Kevin called early in the week looking for a Friday climbing partner. I was available, and lucky for Kevin and I, John decided to join us late Thursday evening. We met at a park and ride in Denver, Colorado, at 4:00 and left for the Indian Peaks in my vintage 1998 Honda Accord. I've tried to order classic license plates for my car, but the motor vehicle department keeps hanging up on me. Anyway, Kevin suggested we attempt the North Couloir on Mount Toll. He assured John and I that the gate to Brainard Lake was open so we thought we were in for a quick alpine climb. As we reached the winter trailhead, we quickly realized the gate was not open. As a result, we added approximately six miles of road hiking to our day. I didn't add this extra mileage to my statistics above.
Kevin set the initial pace up the road at a slow jog, and conditions from the start of our hike were certainly questionable.
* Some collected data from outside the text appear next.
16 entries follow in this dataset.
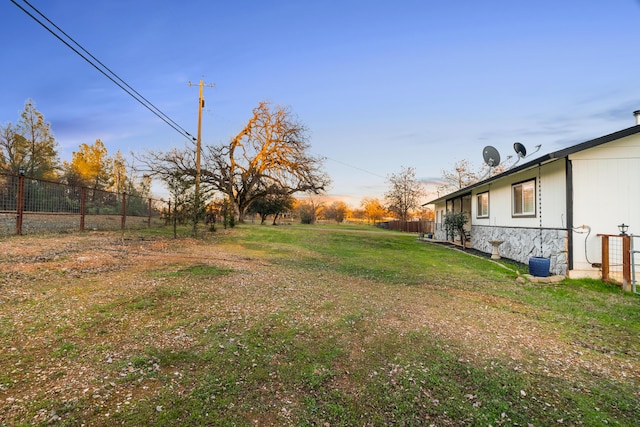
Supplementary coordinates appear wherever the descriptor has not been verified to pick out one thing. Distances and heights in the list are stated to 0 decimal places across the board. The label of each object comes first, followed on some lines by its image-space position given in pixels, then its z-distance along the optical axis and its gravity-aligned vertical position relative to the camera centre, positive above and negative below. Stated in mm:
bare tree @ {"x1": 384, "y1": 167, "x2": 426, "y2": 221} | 42844 +4393
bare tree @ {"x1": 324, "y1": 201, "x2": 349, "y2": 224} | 61500 +1679
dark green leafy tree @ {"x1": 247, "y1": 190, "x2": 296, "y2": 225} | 30164 +1557
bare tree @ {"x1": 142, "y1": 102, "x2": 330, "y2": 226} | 25219 +5019
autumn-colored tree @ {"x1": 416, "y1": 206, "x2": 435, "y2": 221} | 46969 +1330
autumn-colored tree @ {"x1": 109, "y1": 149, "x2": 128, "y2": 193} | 32844 +4944
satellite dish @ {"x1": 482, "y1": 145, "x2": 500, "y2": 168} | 15344 +3380
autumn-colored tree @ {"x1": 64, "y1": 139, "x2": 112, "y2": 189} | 29825 +5392
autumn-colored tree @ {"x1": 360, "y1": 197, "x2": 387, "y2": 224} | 63969 +2432
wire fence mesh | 8648 +348
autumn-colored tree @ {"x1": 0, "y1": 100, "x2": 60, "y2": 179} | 23109 +5801
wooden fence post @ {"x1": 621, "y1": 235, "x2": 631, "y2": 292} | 6527 -888
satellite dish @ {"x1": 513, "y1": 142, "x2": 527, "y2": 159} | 12641 +3056
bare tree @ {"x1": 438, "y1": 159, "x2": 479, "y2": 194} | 36094 +5462
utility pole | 16597 +5586
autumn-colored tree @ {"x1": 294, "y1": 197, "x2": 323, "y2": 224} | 47297 +1721
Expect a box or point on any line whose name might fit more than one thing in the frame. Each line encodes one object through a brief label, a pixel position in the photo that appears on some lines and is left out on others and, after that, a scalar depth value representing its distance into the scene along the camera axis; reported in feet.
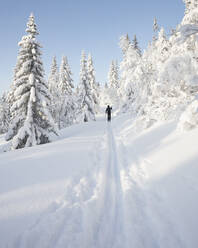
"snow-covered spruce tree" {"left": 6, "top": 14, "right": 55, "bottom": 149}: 39.88
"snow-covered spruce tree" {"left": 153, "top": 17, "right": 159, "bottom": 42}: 121.54
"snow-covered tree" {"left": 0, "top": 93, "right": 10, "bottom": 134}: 146.30
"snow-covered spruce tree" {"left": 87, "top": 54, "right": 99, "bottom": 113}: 118.01
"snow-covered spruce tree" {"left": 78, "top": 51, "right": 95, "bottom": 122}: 86.02
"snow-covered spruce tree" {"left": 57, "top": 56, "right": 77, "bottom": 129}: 96.63
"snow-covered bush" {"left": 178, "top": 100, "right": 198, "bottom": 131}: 19.17
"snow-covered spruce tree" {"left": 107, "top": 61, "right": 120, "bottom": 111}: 170.19
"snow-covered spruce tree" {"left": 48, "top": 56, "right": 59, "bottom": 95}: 107.49
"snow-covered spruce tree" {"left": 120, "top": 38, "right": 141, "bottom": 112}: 80.00
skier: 72.42
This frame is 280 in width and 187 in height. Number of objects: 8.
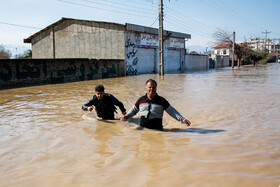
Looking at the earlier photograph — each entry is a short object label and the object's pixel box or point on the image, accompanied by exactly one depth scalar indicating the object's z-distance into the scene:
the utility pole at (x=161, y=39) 21.73
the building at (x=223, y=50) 83.46
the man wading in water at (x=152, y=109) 4.55
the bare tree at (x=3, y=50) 49.27
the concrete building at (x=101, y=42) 24.89
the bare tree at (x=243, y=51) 47.47
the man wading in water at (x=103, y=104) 5.34
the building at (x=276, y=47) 115.20
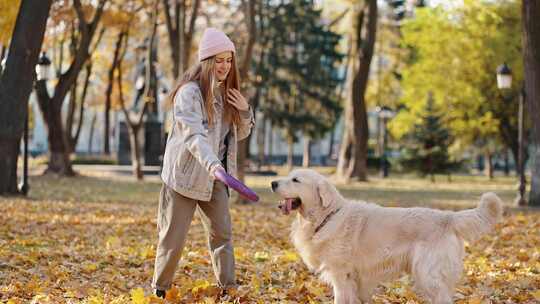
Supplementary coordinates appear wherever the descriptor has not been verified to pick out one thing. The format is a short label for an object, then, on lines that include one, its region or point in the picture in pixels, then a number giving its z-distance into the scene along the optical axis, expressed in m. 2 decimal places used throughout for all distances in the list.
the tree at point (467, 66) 39.25
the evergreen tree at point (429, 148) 36.31
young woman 6.27
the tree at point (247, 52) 18.77
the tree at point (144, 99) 29.83
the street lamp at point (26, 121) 18.95
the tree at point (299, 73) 52.59
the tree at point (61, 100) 27.25
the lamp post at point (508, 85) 21.34
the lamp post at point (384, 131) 40.31
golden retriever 6.10
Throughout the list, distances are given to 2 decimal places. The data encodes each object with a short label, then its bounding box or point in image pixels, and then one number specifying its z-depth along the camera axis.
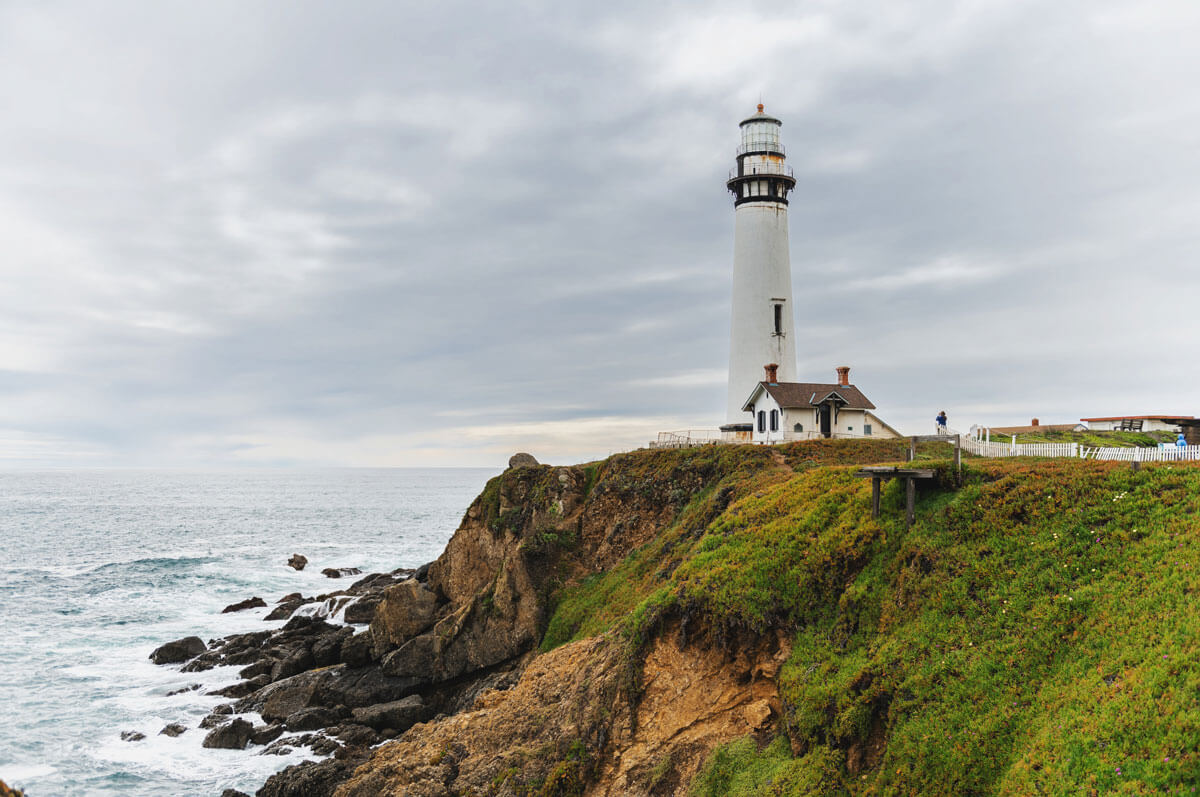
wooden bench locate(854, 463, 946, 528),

Throughout the approach, we could generally only see about 150' due to the pea soup like weather. Fortunately, John had entered our route into his GPS and we were able to stay on track. For some reason I thought my internal mountaineering instinct was more accurate than his GPS, and I continually kept pulling us to far right up the drainage. John quietly kept us on route rather than telling me what a dumbass I was for going the wrong direction. We quickly reached Blue Lake in the upper basin with still no view of our intended route. We continued up toward the saddle between Mount Toll and Paiute Peak without even catching a glimpse of Mount Toll. We took a quick break feeling certain we were very close to the actual climbing. Right on cue, the clouds and fog lifted enough for us to raise our heads skyward and finally see the North Couloir. Our depth perception was pretty messed up, and it was a bit intimidating to wrench our necks up and see the route above us.
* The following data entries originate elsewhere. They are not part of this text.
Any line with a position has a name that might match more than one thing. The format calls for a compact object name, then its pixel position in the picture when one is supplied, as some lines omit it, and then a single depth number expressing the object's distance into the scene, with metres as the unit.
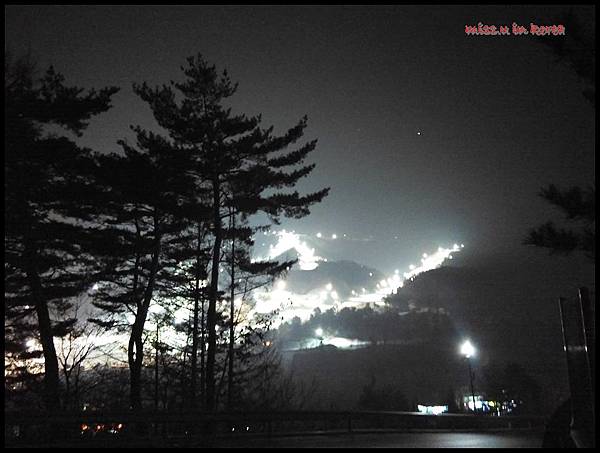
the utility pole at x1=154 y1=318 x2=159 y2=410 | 20.55
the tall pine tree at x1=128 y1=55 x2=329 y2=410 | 17.03
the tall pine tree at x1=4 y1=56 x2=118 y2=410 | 13.09
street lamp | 25.66
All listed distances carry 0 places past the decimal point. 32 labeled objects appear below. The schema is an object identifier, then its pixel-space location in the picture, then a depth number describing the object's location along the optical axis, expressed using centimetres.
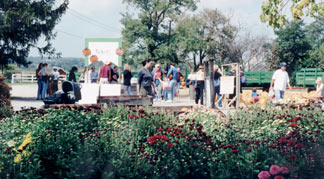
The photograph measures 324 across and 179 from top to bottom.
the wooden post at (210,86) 983
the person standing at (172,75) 1739
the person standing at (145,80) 1067
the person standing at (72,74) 1683
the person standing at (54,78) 2061
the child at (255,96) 1739
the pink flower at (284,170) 455
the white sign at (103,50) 1686
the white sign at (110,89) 1302
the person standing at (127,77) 1549
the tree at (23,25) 2195
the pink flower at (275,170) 446
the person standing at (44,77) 1889
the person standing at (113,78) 1628
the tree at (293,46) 4991
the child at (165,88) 1789
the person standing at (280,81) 1333
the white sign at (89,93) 1275
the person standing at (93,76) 1845
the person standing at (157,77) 1801
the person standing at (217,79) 1438
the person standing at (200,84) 1534
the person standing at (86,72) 1686
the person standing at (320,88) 1479
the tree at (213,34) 5569
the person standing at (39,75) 1885
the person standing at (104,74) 1587
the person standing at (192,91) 2256
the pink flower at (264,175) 439
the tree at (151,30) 5003
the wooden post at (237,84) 1291
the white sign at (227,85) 1302
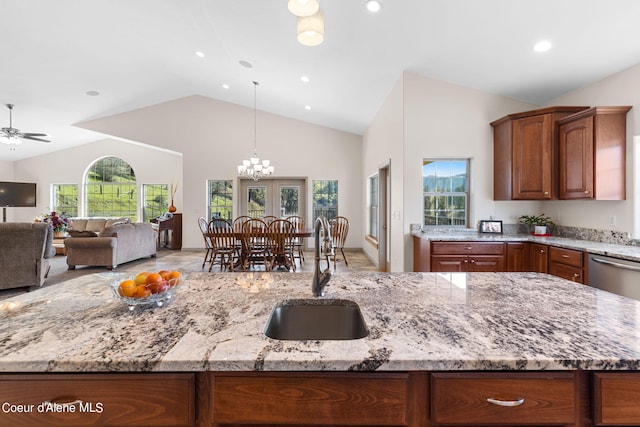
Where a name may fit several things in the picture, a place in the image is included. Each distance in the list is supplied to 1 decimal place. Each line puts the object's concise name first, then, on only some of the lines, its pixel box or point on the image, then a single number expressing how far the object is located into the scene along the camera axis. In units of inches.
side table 268.3
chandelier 224.1
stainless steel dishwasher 91.8
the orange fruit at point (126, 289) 41.6
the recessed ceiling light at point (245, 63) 186.4
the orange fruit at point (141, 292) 41.8
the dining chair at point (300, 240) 224.7
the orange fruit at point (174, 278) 45.7
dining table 191.9
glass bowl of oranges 41.8
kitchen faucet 49.5
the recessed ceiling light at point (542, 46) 114.5
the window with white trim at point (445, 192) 161.9
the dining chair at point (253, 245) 188.5
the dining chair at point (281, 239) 188.9
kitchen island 28.8
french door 300.7
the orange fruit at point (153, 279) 43.7
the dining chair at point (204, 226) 202.7
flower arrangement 255.1
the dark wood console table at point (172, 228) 294.8
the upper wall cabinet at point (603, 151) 115.8
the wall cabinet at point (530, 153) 132.5
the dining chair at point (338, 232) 215.3
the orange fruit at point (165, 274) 47.0
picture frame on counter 152.0
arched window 334.0
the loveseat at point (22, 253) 155.7
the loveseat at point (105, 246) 207.3
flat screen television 321.4
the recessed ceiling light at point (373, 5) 106.3
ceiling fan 227.4
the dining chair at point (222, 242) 193.2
We quickly geared up to take advantage of the break in the weather and started up the climb. We free climbed about one-third of the way up the snow going through two short mixed steps. The route gently winds it's way up the mountainside in a skinny S to the summit. Snow conditions were generally good for kicking steps, although the constrictions were a bit tricky due to loose snow on rock. We roped up for a couple of pitches and some simul-climbing before being deposited almost directly on the summit. We had a few minutes to refuel and enjoy some limited views.
We descended the south face route catching a couple of good glissades on the way back to Blue Lake. The temperature got colder which was needed to keep the snow firm and avoid severe post-holing on the hike out. The last few miles on the road seemed to last a long time, but we eventually made it back to the winter trailhead and enjoyed a beer. After this, we went into Boulder, Colorado, and had some mexican food at the Rio. We thought it was definitely a worthwhile route that reminded us a lot of Dreamweaver on Mount Meeker only not quite as long.